Adding to this a cultural movement of retro-ism. As we move into the 21st century we are reconsuming the 20th at ever increasing rates. We can see it all around us in the 80s inspired fashions, the 90s set shows, from retro weddings to the revival of the hipster subculture. This could be tied to the idea of a millenial era, looking back on where we have come or linked to the idea of a uncertain future for the current youth, that in the world of recession, drone attacks and war, looking back allows us to regress to a simpler time, at least in our minds.
So where does this all leave us? How do we find our way through the crap to the good? As I see it, there are a few common themes that can help or hinder a remake:
– What is the draw? Many of the remakes that fall into the ‘bad’ category are accused of being a cynical cash-in. And this is entirely true. They are trading on the original name rather than the current film. Total Recall is a key example of this.

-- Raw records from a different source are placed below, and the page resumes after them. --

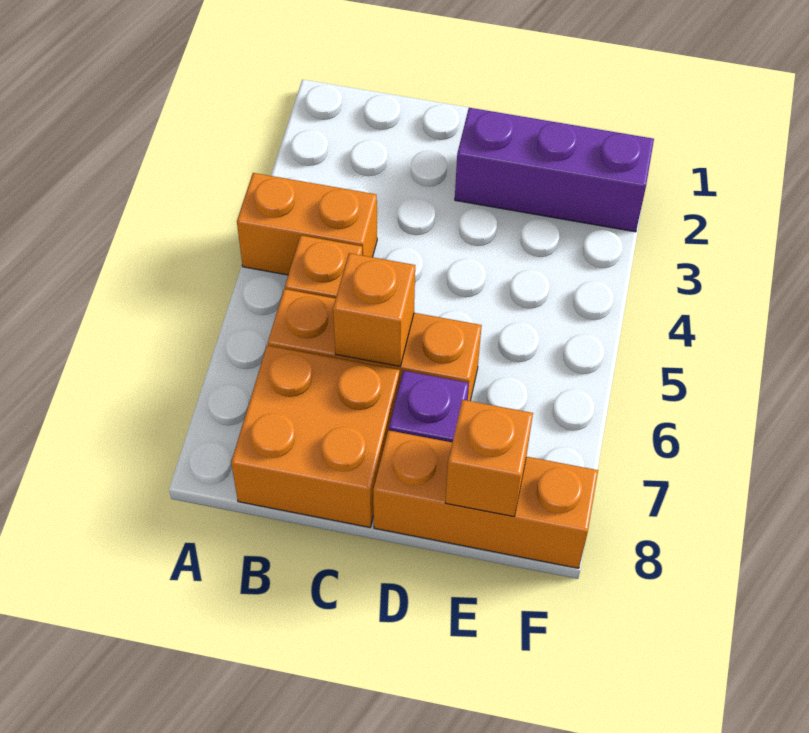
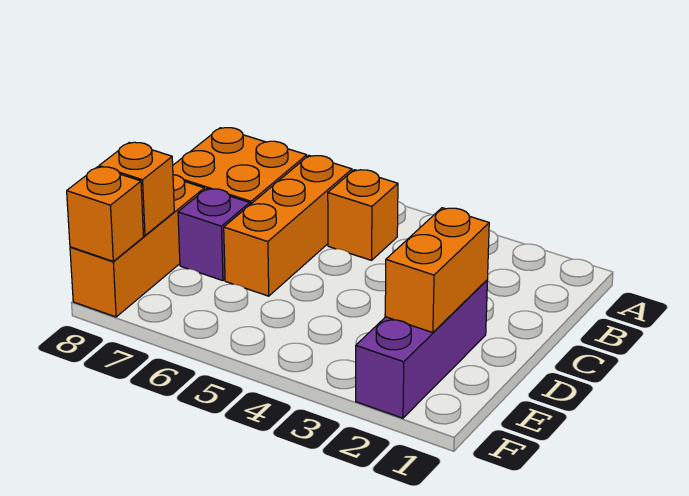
orange brick A4:B4 level 1 -> orange brick D2:E2 level 2
orange brick C6 level 2 -> orange brick F8 level 2

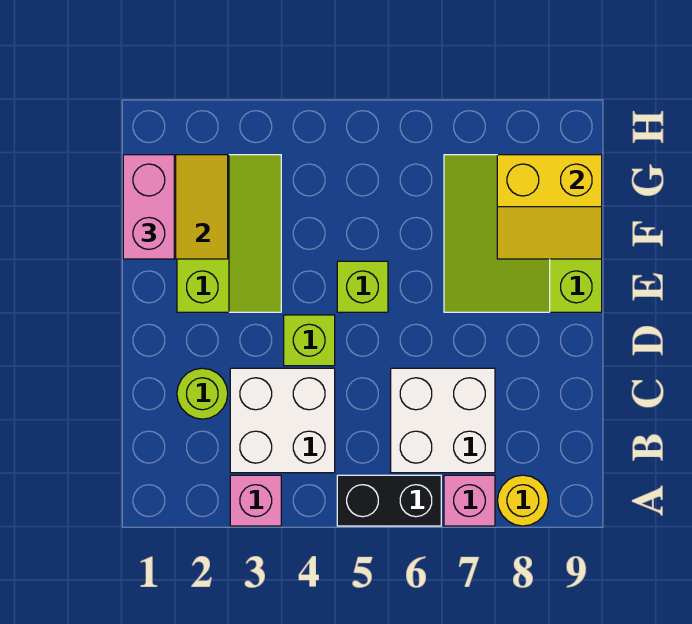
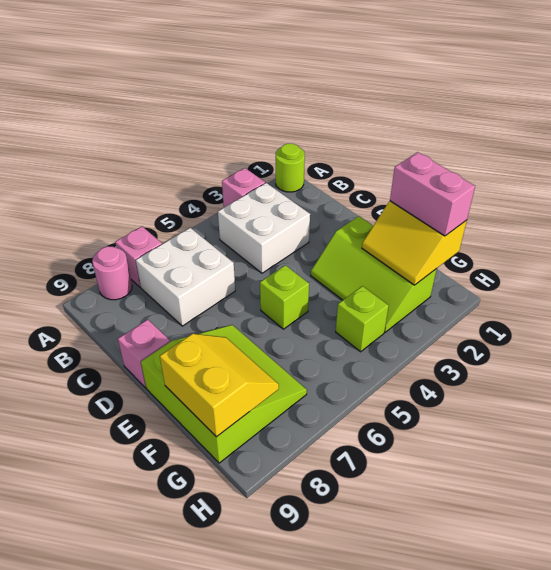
black brick A5:A6 level 1 -> none
yellow round brick A8 level 1 -> pink round brick A8 level 1
lime round brick C2 level 1 -> lime round brick A1 level 1
lime brick D4 level 1 -> lime brick G4 level 1
none -> pink brick D9 level 1
yellow slope F8:G9 level 2 top G -> yellow slope F8:G9 level 2 top 9

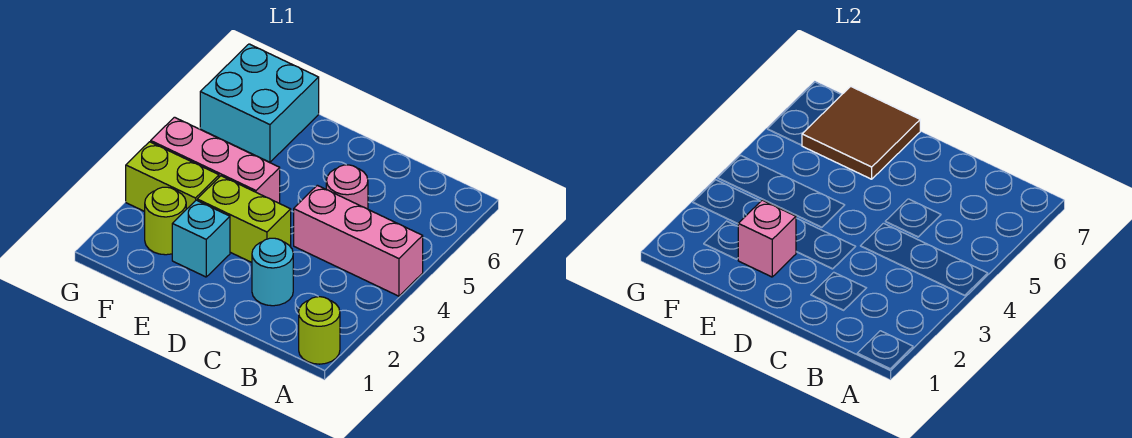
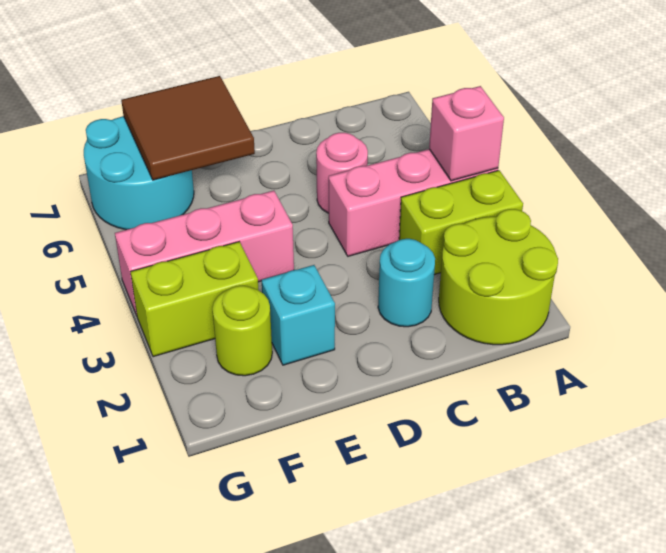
lime round brick A1 level 1 -> lime round brick A1:B2 level 1
lime brick D3:E3 level 1 -> lime brick A3:B3 level 1
pink brick E2 level 2 -> pink brick A4 level 2
cyan brick F6:G7 level 1 -> cyan round brick F6:G7 level 1

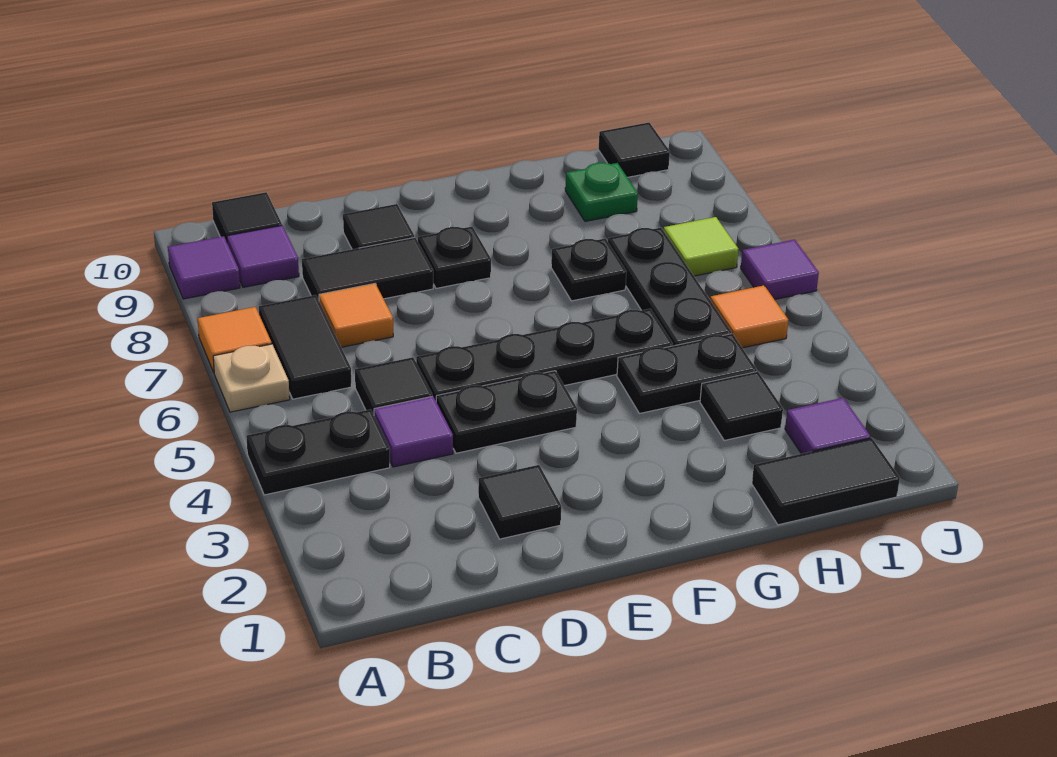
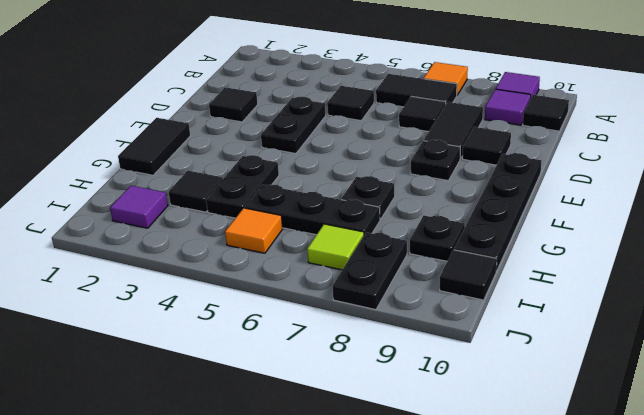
black plate A4:B4 level 1 -> black plate I8:J8 level 1
tan plate A6 level 1 -> none
purple tile C4 level 1 -> none
orange tile C7 level 1 -> black tile C7 level 1
black plate D5:G5 level 1 -> black plate E10:H10 level 1
black tile H1:I1 level 1 -> black tile F1:G1 level 1
green plate H9 level 1 -> black plate H9 level 1
purple tile J6 level 1 -> none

A hot mess of a film, it is clear the intention was for nostalgia for the original to paper over the cracks in their story/action/script/science. If you look at the remakes that tend to fall into the ‘good’ category stand by themselves. Oceans 11 traded on its cast and cool, you could be forgiven for not even knowing there was an original. The remake needs to stand up by itself, not just a cash-in.
– Is It Something Different? One of the most derided remakes of all time is Gus Van Sant’s shot-for-shot remake of Psycho. It was boring. We had already seen this film and better. On the flip-side we have 21 Jump Street. The original TV series was a straight police crime procedural but the remake framed it as a buddy comedy, telling a new story within an existing world. And thus 21 Jump Street is well liked whereas Psycho is mostly forgotten.
– Is It A Good Film? This is possibly the most subjective of the themes but in many ways the most important. Let us consider the twin cases of Fright Night and Dark Shadows. Both of these films fitted in the first theme, trading on their casts to draw rather than the original series, both of them reimagined a straight laced show as a comedy and yet both fell flat, being both a critical and commerical failure. And why? They aren’t very good films. On the other side of this, let us look at Star Trek. The remake traded entirely on the existing fans and knowledge, it is as straightlaced as the show was and yet is routinely praised, due in no part to it’s quality. The casting is spot-on, the action exciting and the script strong.
Whilst there are no clear answers to the question of how make a good remake and there is no end in sight to the genre in the future, I would hope that we can see it isn’t all bad news. We might have to wade through many terrible remakes to find the gems, but when we do, they are more than worth the effort.